En el nuevo mundo de Dios, donde tendrá comunión con los hombres, ya no habrá muerte. Por este motivo, en lugar de buscar distintos medios para alargar nuestra vida terrenal, deberíamos hallar a Dios para vivir por toda la eternidad. Tampoco habrá más duelo, dice Apocalipsis 21:4. Todos conocemos algunos tiempos de duelo, con todo lo que conlleva.

Se pueden distinguir cuatro etapas de duelo por la muerte de un ser querido: en primer lugar, un estado de conmoción, de aturdimiento; en segundo lugar, una etapa de emociones fuertes, con sentimientos de miedo y desesperación; luego, un estado de nostalgia, que puede durar mucho tiempo; y por último, un etapa de liberación, en donde se descubren cosas nuevas y se retoma la vida, hasta el próximo duelo. En general, la vida terrenal se caracteriza por tener numerosos períodos de tristeza.
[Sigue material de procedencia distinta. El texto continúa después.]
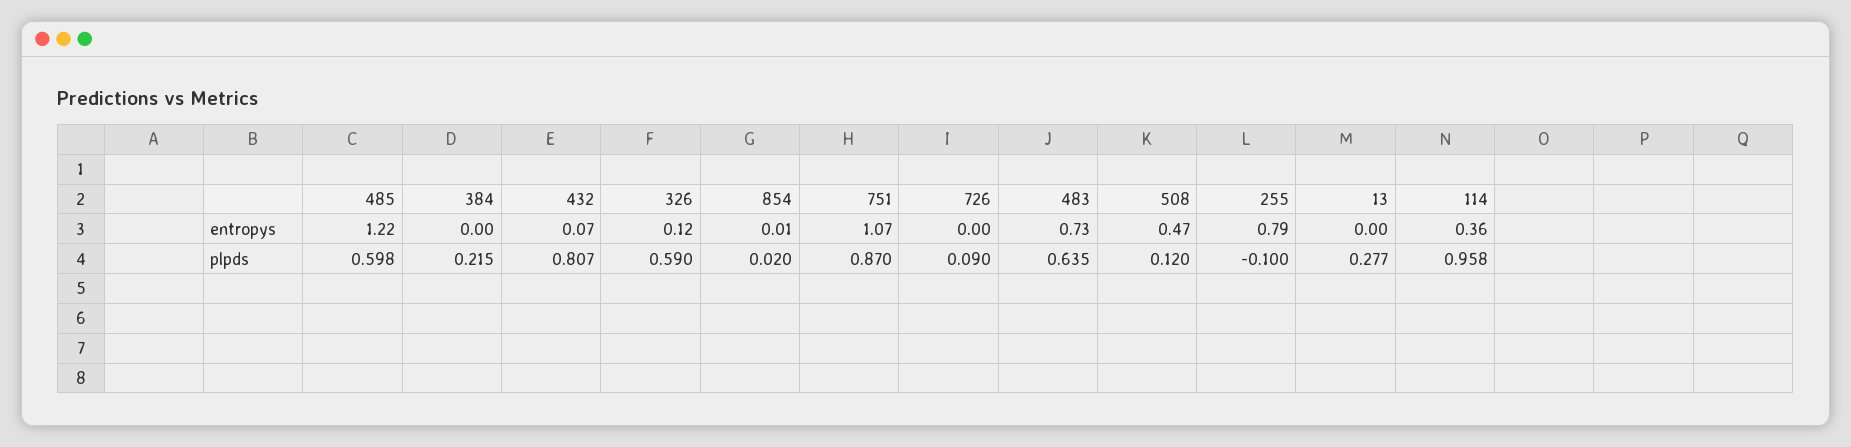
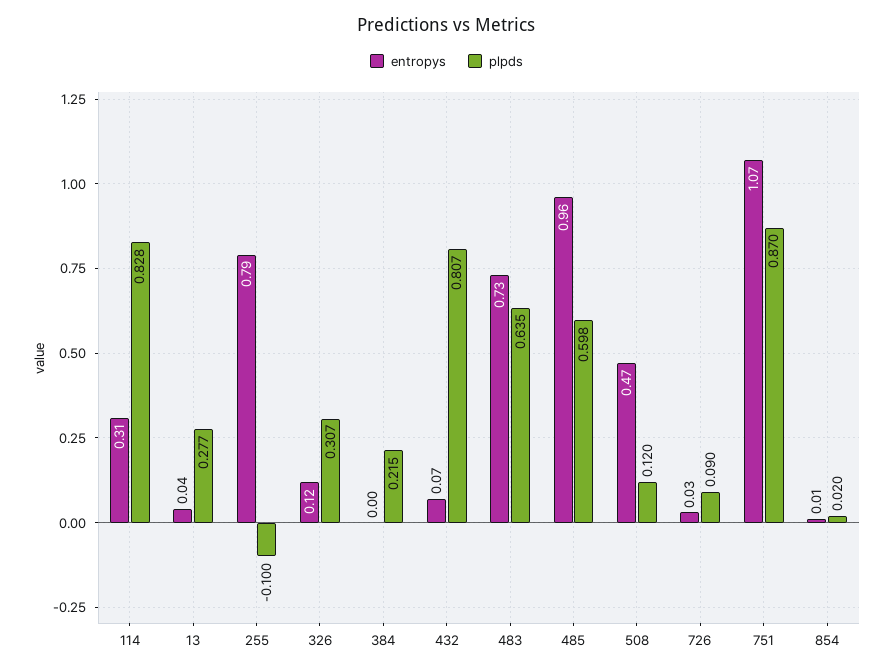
entropys, 485: 1.22 -> 0.96
entropys, 726: 0 -> 0.03
entropys, 13: 0 -> 0.04
entropys, 114: 0.36 -> 0.31
plpds, 326: 0.59 -> 0.307
plpds, 114: 0.958 -> 0.828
Pero en el nuevo mundo de Dios, donde no habrá muerte ni lágrimas, tampoco habrá duelo. Cuando estemos con él, viviremos en un estado de felicidad eterna. Luego leemos en Apocalipsis que ya no habrá clamor. El clamor es muchas veces una consecuencia de la muerte, del duelo y del dolor: se llora, se grita. Conocemos gritos de horror, de decepción y de pérdida, de ira y de celo, de pelea, de súplica y de lástima. Existe el griterío de los niños y el vocerío de la gente en las estaciones ferroviarias y en los supermercados. Las personas también se insultan a los gritos. Pero en el mundo de Dios, no habrá más bullicio, solo un bienestar supremo.
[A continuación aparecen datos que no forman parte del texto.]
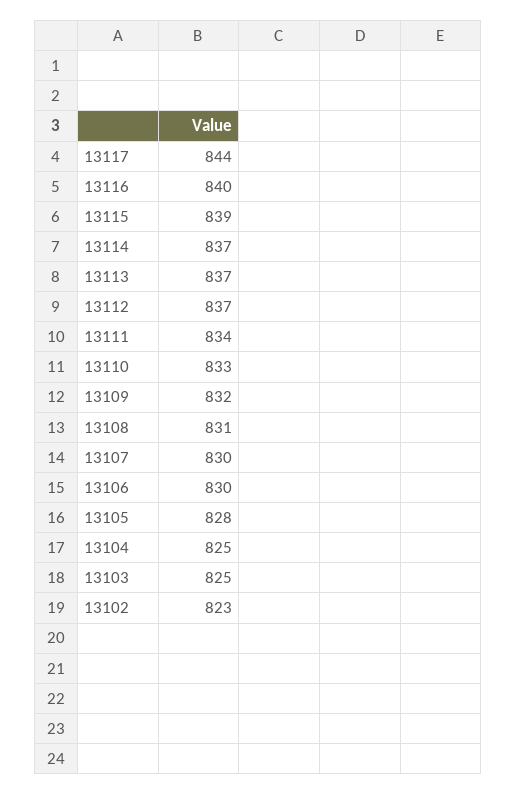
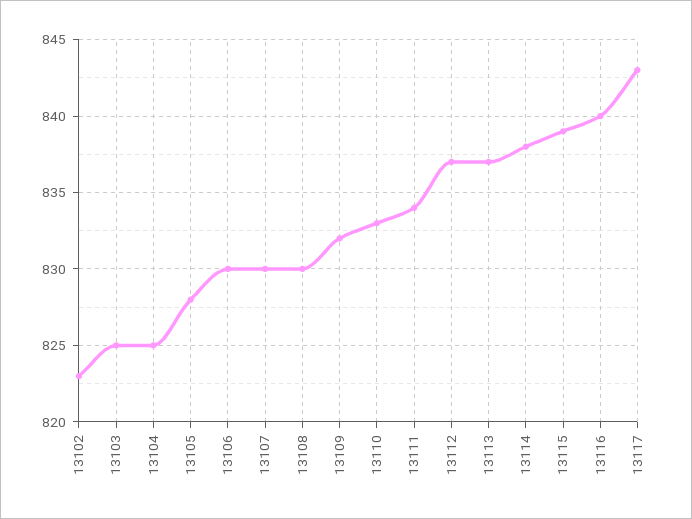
13117: 844 -> 843
13114: 837 -> 838
13108: 831 -> 830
Tampoco habrá más dolor. Sufrimos dolores físicos y psíquicos. Todo esto habrá acabado. Ya no tendremos la necesidad de utilizar lentes, caminadores, sillas de rueda, o prótesis, no existirán las farmacias, las ambulancias, los botiquines de primeros auxilios, las inyecciones, los ataúdes, los hospitales ni sus camas, no habrá médicos ni enfermeros, tampoco hogares para la tercera edad, no existirán las armas. Apocalipsis 21:14 dice “[…] porque, las primeras cosas pasaron. Y el que estaba sentado en el trono dijo: He aquí, yo hago nuevas todas las cosas”.
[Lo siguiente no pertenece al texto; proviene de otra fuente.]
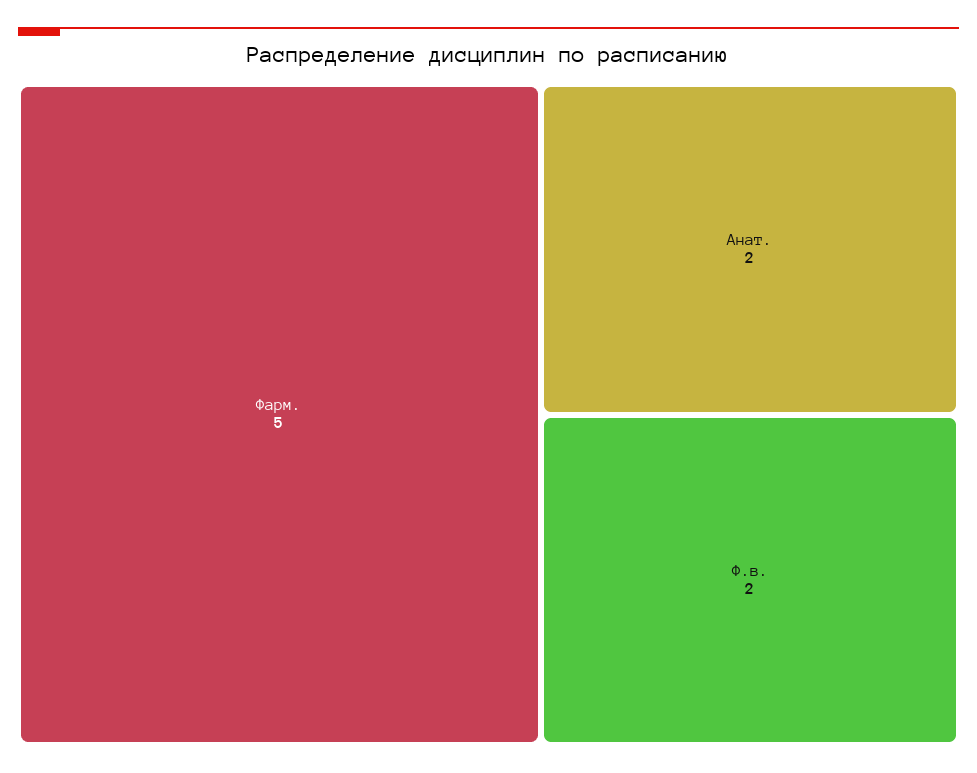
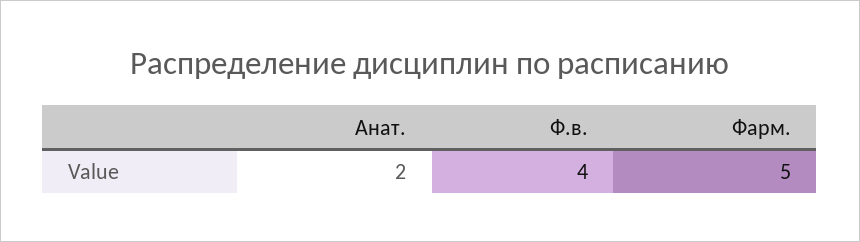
Ф.в.: 2 -> 4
Leemos además en Apocalipsis 21:22 que no habrá más templo: “Y no vi en ella templo; porque el Señor Dios Todopoderoso es el templo de ella, y el Cordero”. No será necesario un ministerio sacerdotal que medie entre los hombres y Dios. Dios mismo, junto al Cordero, estará tan cerca de la humanidad que vivirá entre ellos. Isaías alude a esta situación cuando escribe en el capítulo 17:7-8: “En aquel día mirará el hombre a su Hacedor, y sus ojos contemplarán al Santo de Israel”. Tampoco habrá sol ni luna ni noche podemos leer en Apocalipsis 21: 23 y 24: “La ciudad no tiene necesidad de sol ni de luna que brillen en ella; porque la gloria de Dios la ilumina, y el Cordero es su lumbrera. Y las naciones que hubieren sido salvas andarán a la luz de ella; y los reyes de la tierra traerán su gloria y honor a ella”. Podemos comparar este pasaje con Isaías 60:19-20 que dice: “El Sol nunca más te servirá de luz para el día, ni el resplandor de la luna te alumbrará, sino que Jehová te será por luz perpetua, y el Dios tuyo por tu gloria. No se pondrá jamás tu sol, ni menguará tu luna; porque Jehová te será por luz perpetua, y los días de tu luto serán acabados”.

Incluso la comunidad científica afirma que si bien el sol da luz, no es la fuente de la luz. Nosotros sabemos que la verdadera fuente de la luz es Dios, dice 1 Timoteo 6:16 “el único que tiene inmortalidad, que habita en luz inaccesible; a quien ninguno de los hombres ha visto ni puede ver, al cual sea la honra y el imperio sempiterno. Amén”.